Jumat, 19 Desember 2014

14 Quote Keren dari Basuki "Ahok" Tjahaja Purnama


Tahu Gubernur DKI Jakarta Basuki "Ahok" Tjahaja Purnama itu kan? Pria berkacamata minus dan sering terlihat galak kalau di media itu bisa sangat ramah loh. 
Nah, suatu saat dia memberikan ceramah di depan siswa SMA Santa Laurensia, Tangerang. Dia juga memberikan banyak petuah-petuah bagi kalangan muda. 
Berikut ini kusarikan pesan dan petuah dia untuk Anda para pembaca.

1. Harapan Saya Anak Generasi Muda, Anda Kalau Mau Sukses, Enggak Ada Pilihan. Harus Hidup Disiplin!
2. Disiplin Belajar, Disiplin Olahraga, Disiplin Makan.
3. Kalau Anda Mau Kreatif dan Keluarin Ide-Ide di Luar Pikiran Orang, Anda Harus Baca Kitab Suci.

[Gambar hasil render beserta teks sumbernya]
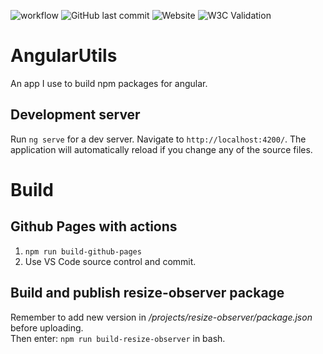 ![workflow](https://github.com/Mikael-Sundstrom/angular-utils/actions/workflows/static.yml/badge.svg)
![GitHub last commit](https://img.shields.io/github/last-commit/Mikael-Sundstrom/angular-utils)
![Website](https://img.shields.io/website?down_message=offlline&up_message=online&url=https%3A%2F%2Fmikael-sundstrom.github.io%2Fangular-utils)
![W3C Validation](https://img.shields.io/w3c-validation/html?targetUrl=https%3A%2F%2Fmikael-sundstrom.github.io%2Fangular-utils)
# AngularUtils
An app I use to build npm packages for angular.

## Development server
Run `ng serve` for a dev server. Navigate to `http://localhost:4200/`. The application will automatically reload if you change any of the source files.

# Build
## Github Pages with actions
1. `npm run build-github-pages`
2. Use VS Code source control and commit.

## Build and publish resize-observer package
Remember to add new version in */projects/resize-observer/package.json* before uploading.  
Then enter: `npm run build-resize-observer` in bash.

**Latihan A**
Ringkaslah teks kajian tentang kutipan Ahok dalam dua kalimat.
**Latihan B**
Menurut teks kajian tentang kutipan Ahok, di sekolah mana Ahok memberikan ceramah?

**Jawaban Tertulis A**
Gubernur DKI Jakarta Basuki "Ahok" Tjahaja Purnama pernah memberikan ceramah di depan siswa SMA Santa Laurensia, Tangerang, dan menyampaikan banyak petuah bagi kalangan muda. Di antara petuah tersebut, generasi muda harus hidup disiplin jika ingin sukses, baik dalam belajar, olahraga, maupun makan, serta harus membaca kitab suci agar kreatif dan mampu melahirkan ide-ide di luar pikiran orang.

**Jawaban Tertulis B**
Di SMA Santa Laurensia, Tangerang.